2 of the sides were from a few pins that i was rolling the dice on since i dont usually like cooked carrots and because grilled salad?!?

i added corn because it was close to starting to go bad in the fridge and then defrosted a big thing of chicken legs that we had in the freezer and found an easy recipe.

after 30 minutes of minimal prep, and cleaning the kitchen and doing the dishes while it all cooked on the grill, this is what greeted layla and jesse when they arrived home:

here's what we were working with:

carrots- i followed the pinned recipe exactly. these carrots made the whole family happy. not mushy at all, and a little char and a honey glaze makes everything right.

corn- husk the corn and remove the silks. season each ear with butter, salt & pepper. wrap each ear in aluminum foil and place on a hot grill for 15 minutes, turning ever few minutes. unwrap each ear and put the naked ears back on grill for a few more minutes on each side. everyone in the family, including the dogs, who got the cobs, LOVED this classic pleaser.

salad- i followed the pinned recipe again. the only change i made was subbing sour cream for creme fraiche b/c my store didnt carry it. these were the surprise stars of the show. i was so skeptical about grilling salad, but it really was just smoky perfection, and the simple herbed dressing was a great match. do you trust me? give this a try!

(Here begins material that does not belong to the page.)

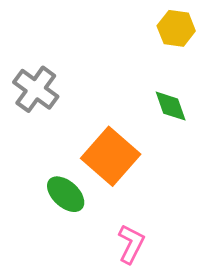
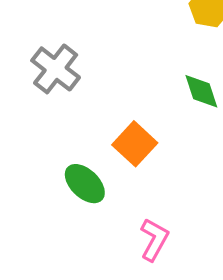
orange square: (111, 156) -> (135, 144), size x0.7

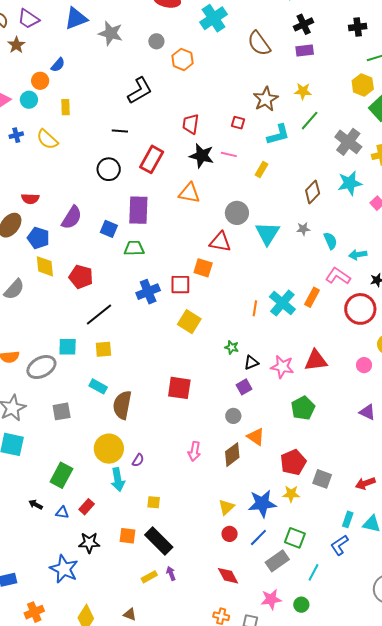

chicken legs- i started with a recipe from cooking light, and adapted it to make it supremely superior (because i watch top chef and am fancy like that).

my cardinal rule for grilling chicken is this: NEVER trust a marinade. every time i have relied upon a marinade for flavor, i have been disappointed. it seems like no matter how long i marinate for, hardly any of the flavor gets into the meat and it just tastes like chicken. and it's a sad moment when i pour out all of those yummy ingredients into the trash after the chicken is pulled out of them. there has to be a better and more lasting way to use them.

the answer is: the glaze.

now whenever i see a recipe for a marinade, i take the same ingredients and make them into a glaze to be brushed onto the chicken as it grilled AND after it comes off. i have yet to be disappointed by this method.

sweet citrus glazed chicken legs (adapted from cooking light):

    1 cup of orange juice
  • 2 tablespoons fresh lemon juice
  • 4 teaspoons low-sodium soy sauce
  • 1 tablespoon dry sherry
  • 1 tablespoon of sugar
  • 1 tablespoon of honey
  • 1 1/2 teaspoons bottled minced garlic
  • 1 1/2 teaspoons balsamic vinegar
  • 1 teaspoon basil
  • 1 teaspoon onion powder
  • 1 teaspoon dark sesame oil
  • 1/2 teaspoon salt
  • 1/4 teaspoon hot pepper sauce (siracha or tabasco)
  • 8-12skinless chicken drumsticks
  • Cooking spray
  1. 1. Prepare grill.2. Place chicken on grill coated with cooking spray; grill (with lid closed) 30 minutes at medium heat or until chicken is done, turning occasionally.
  2. 2. Place chicken on grill coated with cooking spray; grill 30 minutes, covered, over medium heat or until chicken is done, turning occasionally
  • 3. Combine the first 13ingredients in a small saucepan over medium heat. bring to a boil and then reduce to a simmer. heat until the mixture reduces to a thick, glaze-like consistency (about 15 minutes). DONT overcook or turn the heat up to high to speed things up. (that story has a tragic ending).
  • 4. during the final 5 minutes or so of grilling the chicken brush the finished glaze over the chicken legs, coating all sides. reserve just enough to give them all a final brush after the legs are finished.
attack this plate of food with a gusto that can only be accomplished with the knowledge that you can wash your hands and face off with the garden hose when you are finished. just like martha stewart does.

declare yourself a grill-genius but decide to turn back over the tongs to your husband in favor of "simpler, gentler" inside cooking tasks. but look forward to the day where your secret super powers will be called on again to save the day.